Le chef d’état-major de l’armée norvégienne, Eirik Kristoffersen, a récemment évoqué une possible annexion d'une partie de la Norvège par Moscou. Cela viserait à protéger ses installations nucléaires dans la péninsule de Kola, à proximité de la frontière norvégienne. L’activité sous-marine russe dans la région est en forte croissance, avec une augmentation de 30 % des navires russes menaçant les eaux britanniques.
Le ministre de la Défense, John Healey, a déclaré que ce déploiement « contribuera à rendre la Grande-Bretagne prête au combat ». Il a également souligné l'importance d’accroître la contribution britannique à l’Otan et de renforcer les opérations avec des alliés clés. Cela garantira la sécurité du Royaume-Uni tant sur son territoire qu'à l'étranger.
L’Atlantique Nord est une zone stratégique pour les sous-marins russes, qui peuvent quitter leurs bases de la flotte du Nord ou de la flotte de la Baltique. Ces sous-marins traversent le passage GIUK, qui est particulièrement surveillé par les alliés. Cette situation géopolitique complexe nécessite une vigilance accrue.

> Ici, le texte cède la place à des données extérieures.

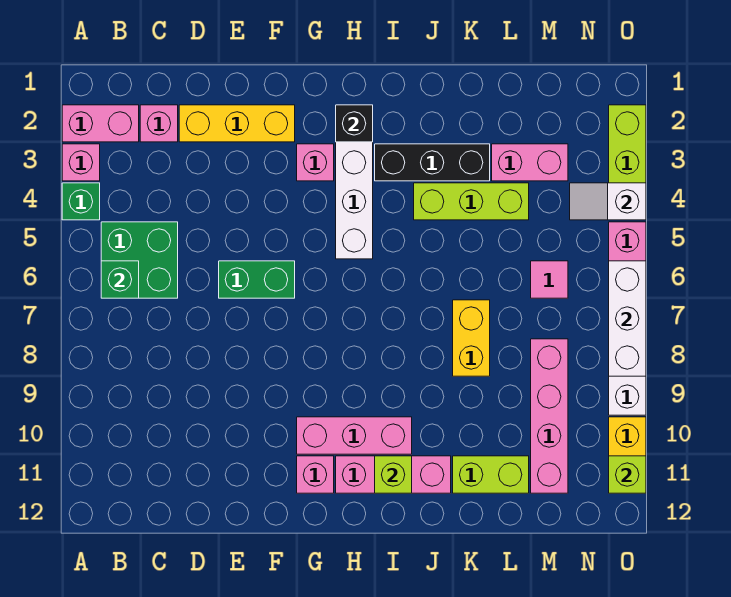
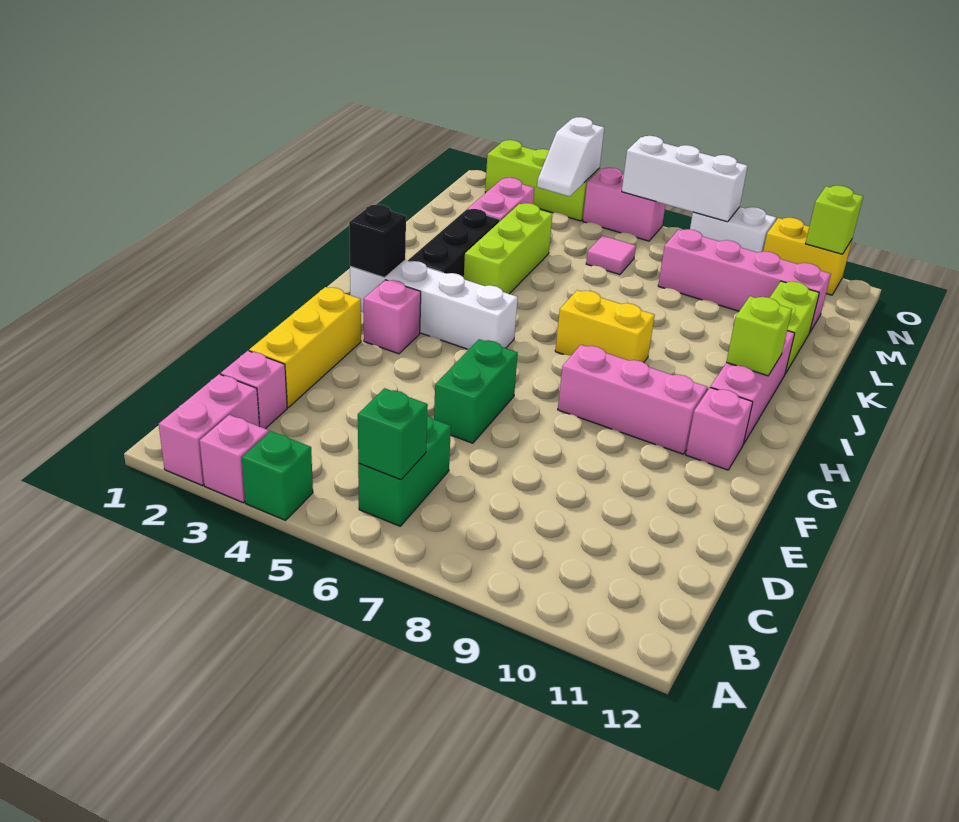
green 2x2 brick [101,222,178,298] -> green 1x2 brick [358,415,451,526]
pink 1x3 brick [297,417,412,454] -> pink 1x3 brick turned to [558,345,708,454]
yellow 1x2 brick [453,300,490,376] -> yellow 1x2 brick moved to [555,290,655,362]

En parallèle, le président américain Donald Trump a récemment exprimé son désir de prendre le contrôle du Groenland. Il a accusé Copenhague et les Européens de ne pas faire assez face aux menaces russes et chinoises. Cette déclaration a suscité des inquiétudes parmi les pays européens, qui voient la nécessité d'une réaction collective.
Début janvier, plusieurs pays européens, dont la France, l’Allemagne, la Norvège et la Grande-Bretagne, ont envoyé un contingent militaire au Groenland pour l’exercice danois « Arctic Endurance ». Ursula von der Leyen, présidente de la Commission européenne, a également souligné que l’Europe doit « passer à la vitesse supérieure » et « assumer ses responsabilités » en matière de défense.
Le déploiement du groupe aéronaval britannique dans l’Atlantique Nord témoigne d'une volonté claire de renforcer la sécurité face à des tensions croissantes. Les actions coordonnées entre les alliés, ainsi que la nécessité d'une défense européenne autonome, sont plus que jamais d'actualité. L'avenir de la sécurité euro-atlantique dépendra de la capacité des nations à s'unir face aux défis communs.